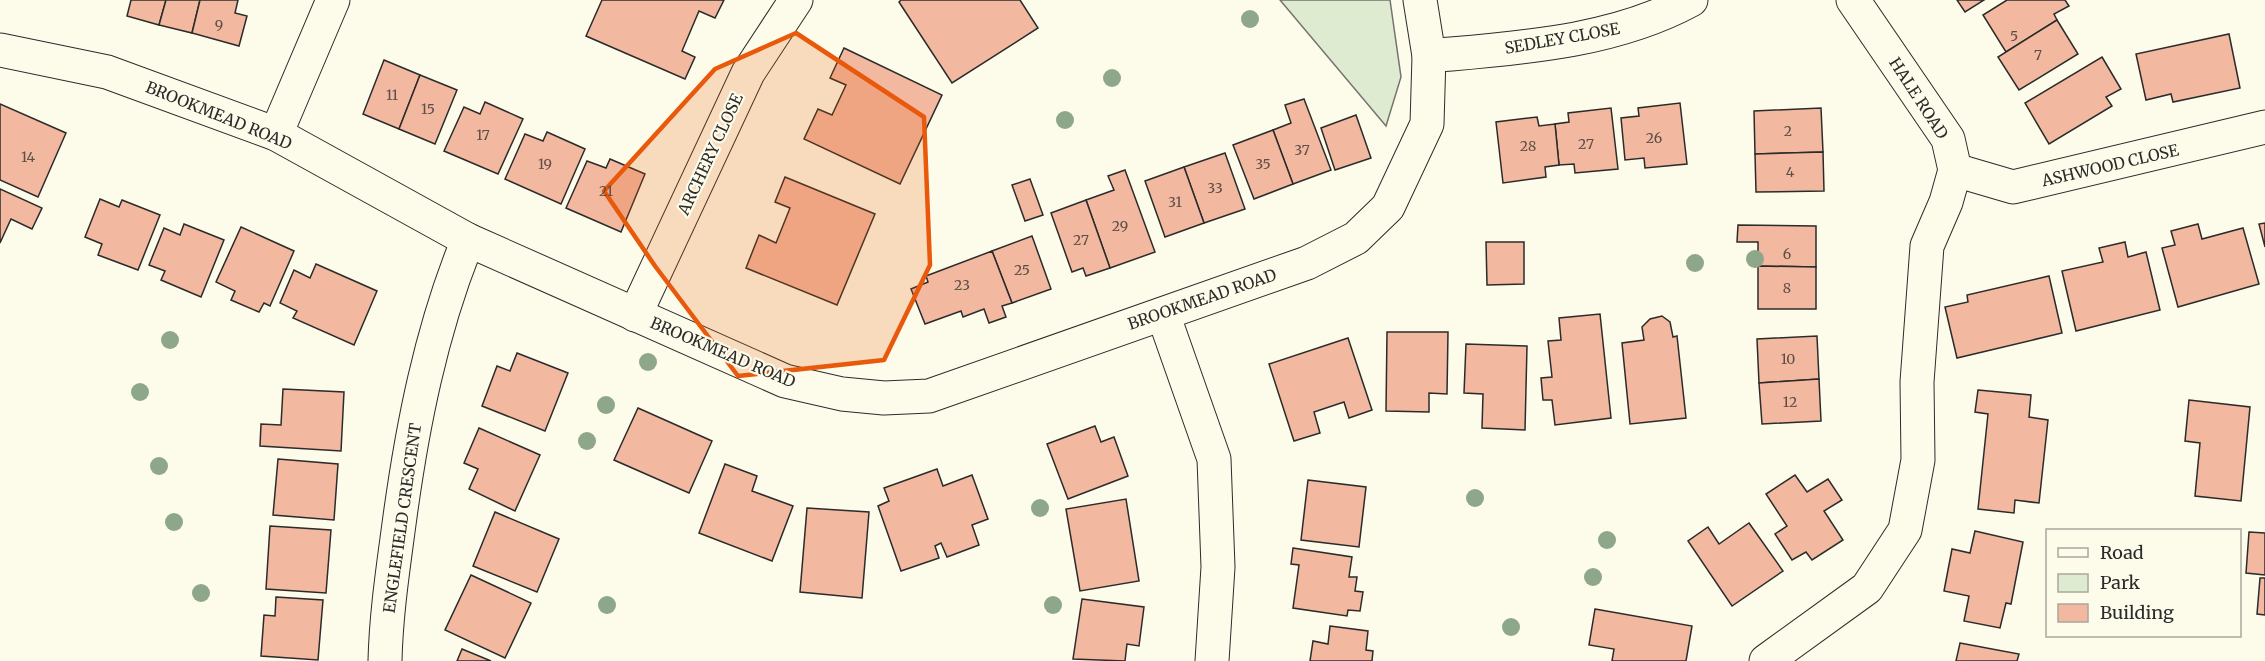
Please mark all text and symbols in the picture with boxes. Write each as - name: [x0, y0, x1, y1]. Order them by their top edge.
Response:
- house number: 9: [215, 16, 223, 34]
- street label: SEDLEY CLOSE: [1503, 18, 1622, 58]
- house number: 5: [2010, 27, 2018, 45]
- house number: 7: [2034, 46, 2042, 64]
- street label: HALE ROAD: [1885, 53, 1953, 143]
- street label: BROOKMEAD ROAD: [143, 77, 295, 153]
- house number: 11: [386, 86, 398, 104]
- street label: ARCHERY CLOSE: [673, 89, 747, 219]
- house number: 15: [421, 100, 435, 118]
- house number: 2: [1784, 122, 1792, 140]
- house number: 17: [476, 126, 490, 144]
- house number: 26: [1646, 129, 1662, 147]
- house number: 27: [1578, 135, 1594, 153]
- house number: 28: [1520, 137, 1536, 155]
- street label: ASHWOOD CLOSE: [2039, 139, 2181, 191]
- house number: 37: [1294, 141, 1310, 159]
- house number: 14: [21, 148, 35, 166]
- house number: 19: [538, 155, 552, 173]
- house number: 35: [1255, 155, 1271, 173]
- house number: 4: [1786, 163, 1795, 181]
- house number: 33: [1207, 179, 1223, 197]
- house number: 21: [599, 182, 613, 200]
- house number: 31: [1168, 193, 1182, 211]
- house number: 29: [1112, 217, 1128, 235]
- house number: 27: [1073, 231, 1089, 249]
- house number: 6: [1783, 245, 1791, 263]
- house number: 25: [1014, 261, 1030, 279]
- street label: BROOKMEAD ROAD: [1125, 264, 1279, 334]
- house number: 23: [954, 276, 970, 294]
- house number: 8: [1783, 279, 1791, 297]
- street label: BROOKMEAD ROAD: [647, 312, 799, 392]
- house number: 10: [1781, 350, 1795, 368]
- house number: 12: [1783, 393, 1797, 411]
- street label: ENGLEFIELD CRESCENT: [379, 422, 425, 614]
- legend: [2046, 529, 2241, 637]
- text: Road: [2100, 541, 2144, 564]
- text: Park: [2100, 571, 2141, 594]
- text: Building: [2100, 601, 2174, 624]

########################################

▶ [Task] The records, exactly as written but without images, should be returned.

▶ [Your response]
Please mark all text and symbols in the picture with boxes. Write each as - name: [x0, y0, x1, y1]. Order them by their top edge.
Response:
- house number: 9: [215, 16, 223, 34]
- street label: SEDLEY CLOSE: [1503, 18, 1622, 58]
- house number: 5: [2010, 27, 2018, 45]
- house number: 7: [2034, 46, 2042, 64]
- street label: HALE ROAD: [1885, 53, 1953, 143]
- street label: BROOKMEAD ROAD: [143, 77, 295, 153]
- house number: 11: [386, 86, 398, 104]
- street label: ARCHERY CLOSE: [673, 89, 747, 219]
- house number: 15: [421, 100, 435, 118]
- house number: 2: [1784, 122, 1792, 140]
- house number: 17: [476, 126, 490, 144]
- house number: 26: [1646, 129, 1662, 147]
- house number: 27: [1578, 135, 1594, 153]
- house number: 28: [1520, 137, 1536, 155]
- street label: ASHWOOD CLOSE: [2039, 139, 2181, 191]
- house number: 37: [1294, 141, 1310, 159]
- house number: 14: [21, 148, 35, 166]
- house number: 19: [538, 155, 552, 173]
- house number: 35: [1255, 155, 1271, 173]
- house number: 4: [1786, 163, 1795, 181]
- house number: 33: [1207, 179, 1223, 197]
- house number: 21: [599, 182, 613, 200]
- house number: 31: [1168, 193, 1182, 211]
- house number: 29: [1112, 217, 1128, 235]
- house number: 27: [1073, 231, 1089, 249]
- house number: 6: [1783, 245, 1791, 263]
- house number: 25: [1014, 261, 1030, 279]
- street label: BROOKMEAD ROAD: [1125, 264, 1279, 334]
- house number: 23: [954, 276, 970, 294]
- house number: 8: [1783, 279, 1791, 297]
- street label: BROOKMEAD ROAD: [647, 312, 799, 392]
- house number: 10: [1781, 350, 1795, 368]
- house number: 12: [1783, 393, 1797, 411]
- street label: ENGLEFIELD CRESCENT: [379, 422, 425, 614]
- legend: [2046, 529, 2241, 637]
- text: Road: [2100, 541, 2144, 564]
- text: Park: [2100, 571, 2141, 594]
- text: Building: [2100, 601, 2174, 624]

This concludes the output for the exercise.